◆ Обязательные задания:
**a)** Кому, согласно тексту о бюллетенях Кутузова, князь Кутузов поручил управлять армейской типографией и составлять бюллетени?
**b)** Выпишите из текста о бюллетенях Кутузова без изменений фрагмент, который начинается словами «Жуковский, положивши твердо» и заканчивается словами «Паисия Сергеевича Кайсарова.».

Жуковский, положивши твердо оставаться на службе по изгнании французов, а
потом ни шага не сделать за границу9, отправился при главной квартире в
экипаже Скобелева и в этом экипаже прибыл наконец в Вильно, где по получении
донесений, что и Макдональд выгнан из России, объявил твердое намерение
расстаться с армиею и ехать восвояси на
Во время преследования французской армии случились между прочими
следующие по штабу армии происшествия.
Князь Кутузов привез с собою служившего у него в С<анкт>-
П<етер>бурге во время командования земским ополчением надворного советника
Андрея Кайсарова10, брата пресловутого генерала Паисия Сергеевича Кайсарова.
Он возложил на сказанного Андрея Кайсарова управление армейскою
типографиею и составление бюллетенов, коими хотел морочить Россию. По
побеге французов из гор. Красного бедный Андрей Кайсаров, пораженный
ужасным положением французов, а особенно взятых в плен, умиравших сотнями
в продолжение нескольких часов, не полагая, не дозволяя себе мыслить, чтобы
они могли добраться до границ наших, никакого не имея понятия ни о
случайностях войны, ни о числе французских войск, сделал грубую ошибку:
написал в бюллетене, изданном в гор. Красном, что французы мерзнут, гибнут,
что толпами, как мухи, падают и остается только подбирать их. Один из наших
генералов, имевших доступ к Кутузову, достал экземпляр этого бюллетена и
представил его с таким замечанием своим, что если бы под конец удалось
Наполеону уйти хоть с малою частию своих войск, то в целой России восстал бы
на нас крик, и особенно в народе, для чего не подобрал он мертвых мух, а с
другой стороны, уменьшает он славу побед своих, приписывая истребление
французской армии только холоду и голоду. Кутузов, найдя это замечание
справедливым, разгневался на всех его окружавших, хотя бюллетены никому до
опубликования не были показываемы; Андрея Кайсарова тотчас удалил от всех
должностей; приказал захватить в типографии все экземпляры отпечатанного
бюллетена, приказал сжечь их под надзором Скобелева и у всех, кто только успел
достать этот бюллетен, тотчас отобрать его, объявив в главной квартире, что если
впоследствии найдется у кого хоть один экземпляр, то утаивший его будет
посажен под арест и потом уволен из армии. Тут наступили новые хлопоты --
надлежало сочинить новый бюллетен; многим предложено было заняться
дальнейшею их редакциею: между прочими предложено было и мне. Все
отказались; я, с моей стороны, тихомолком, ночью, ушел в арьергард, откуда был
вызван. Вызвался только один взять на себя писать "буллетины" -- безграмотный
Скобелев. Ему сперва не хотели вверить этой работы, но наконец превозмогли
уверения его, что он мастерски "выпишется", и дали ему на пробу написать один.

◆ Выборка данных:

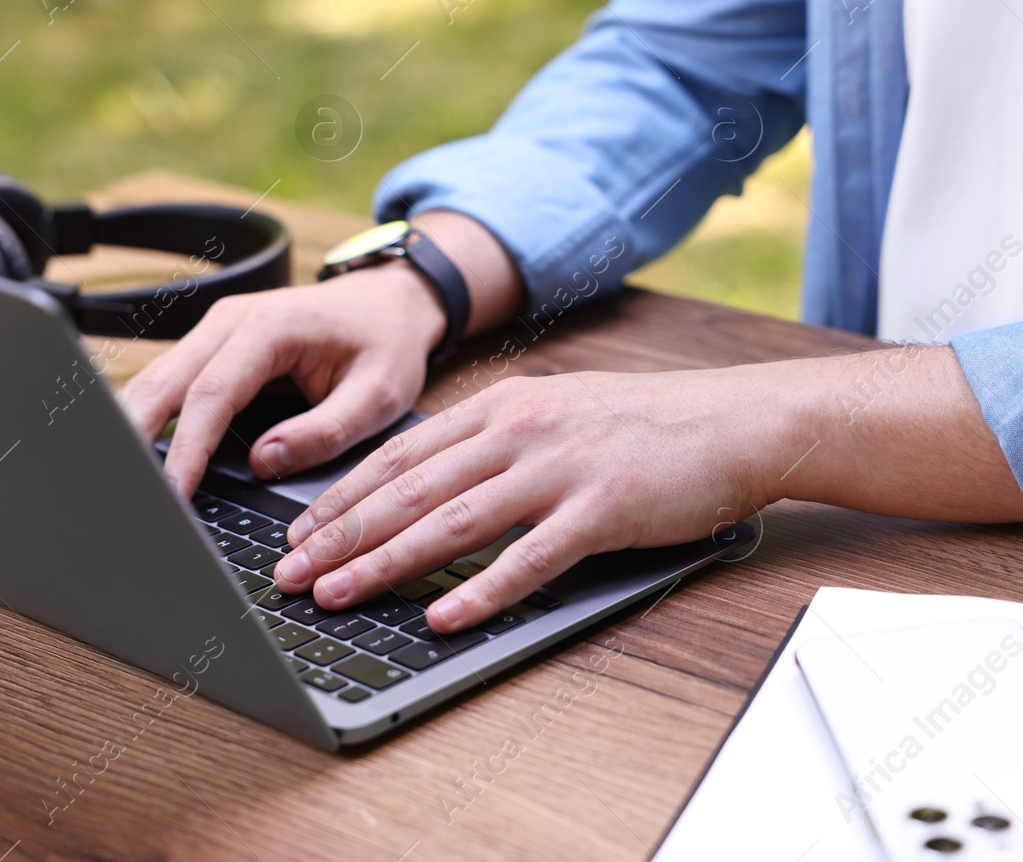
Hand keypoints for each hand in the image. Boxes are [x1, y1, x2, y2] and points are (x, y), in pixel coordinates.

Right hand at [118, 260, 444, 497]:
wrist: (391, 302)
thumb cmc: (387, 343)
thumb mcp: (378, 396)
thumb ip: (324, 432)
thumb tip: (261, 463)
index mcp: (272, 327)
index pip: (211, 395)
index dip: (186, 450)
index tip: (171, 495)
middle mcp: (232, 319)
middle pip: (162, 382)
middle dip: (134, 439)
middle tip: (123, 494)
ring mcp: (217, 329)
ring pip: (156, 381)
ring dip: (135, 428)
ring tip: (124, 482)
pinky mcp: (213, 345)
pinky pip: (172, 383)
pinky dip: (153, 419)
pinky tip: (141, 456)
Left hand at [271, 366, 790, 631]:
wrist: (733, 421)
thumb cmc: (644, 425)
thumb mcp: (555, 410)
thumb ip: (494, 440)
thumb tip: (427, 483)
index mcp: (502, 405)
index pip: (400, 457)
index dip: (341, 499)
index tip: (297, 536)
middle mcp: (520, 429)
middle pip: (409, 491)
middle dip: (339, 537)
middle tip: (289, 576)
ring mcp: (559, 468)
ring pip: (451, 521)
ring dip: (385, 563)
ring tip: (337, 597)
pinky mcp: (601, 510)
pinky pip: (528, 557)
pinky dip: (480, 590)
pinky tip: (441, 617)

...

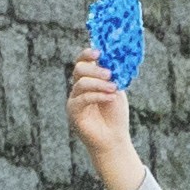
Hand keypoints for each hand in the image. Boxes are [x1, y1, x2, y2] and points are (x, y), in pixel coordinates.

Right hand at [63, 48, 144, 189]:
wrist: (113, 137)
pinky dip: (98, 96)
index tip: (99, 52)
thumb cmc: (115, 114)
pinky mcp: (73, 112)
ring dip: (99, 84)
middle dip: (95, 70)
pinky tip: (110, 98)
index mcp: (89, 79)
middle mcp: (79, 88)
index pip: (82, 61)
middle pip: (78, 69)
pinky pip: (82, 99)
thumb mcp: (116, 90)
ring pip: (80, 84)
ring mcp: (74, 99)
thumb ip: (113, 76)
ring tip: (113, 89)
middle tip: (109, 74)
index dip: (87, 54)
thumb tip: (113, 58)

◆ Ответы по заданиям:
**a)** Надворному советнику Андрею Кайсарову, брату генерала Паисия Сергеевича Кайсарова.

**b)**
Жуковский, положивши твердо оставаться на службе по изгнании французов, а
потом ни шага не сделать за границу9, отправился при главной квартире в
экипаже Скобелева и в этом экипаже прибыл наконец в Вильно, где по получении
донесений, что и Макдональд выгнан из России, объявил твердое намерение
расстаться с армиею и ехать восвояси на
Во время преследования французской армии случились между прочими
следующие по штабу армии происшествия.
Князь Кутузов привез с собою служившего у него в С<анкт>-
П<етер>бурге во время командования земским ополчением надворного советника
Андрея Кайсарова10, брата пресловутого генерала Паисия Сергеевича Кайсарова.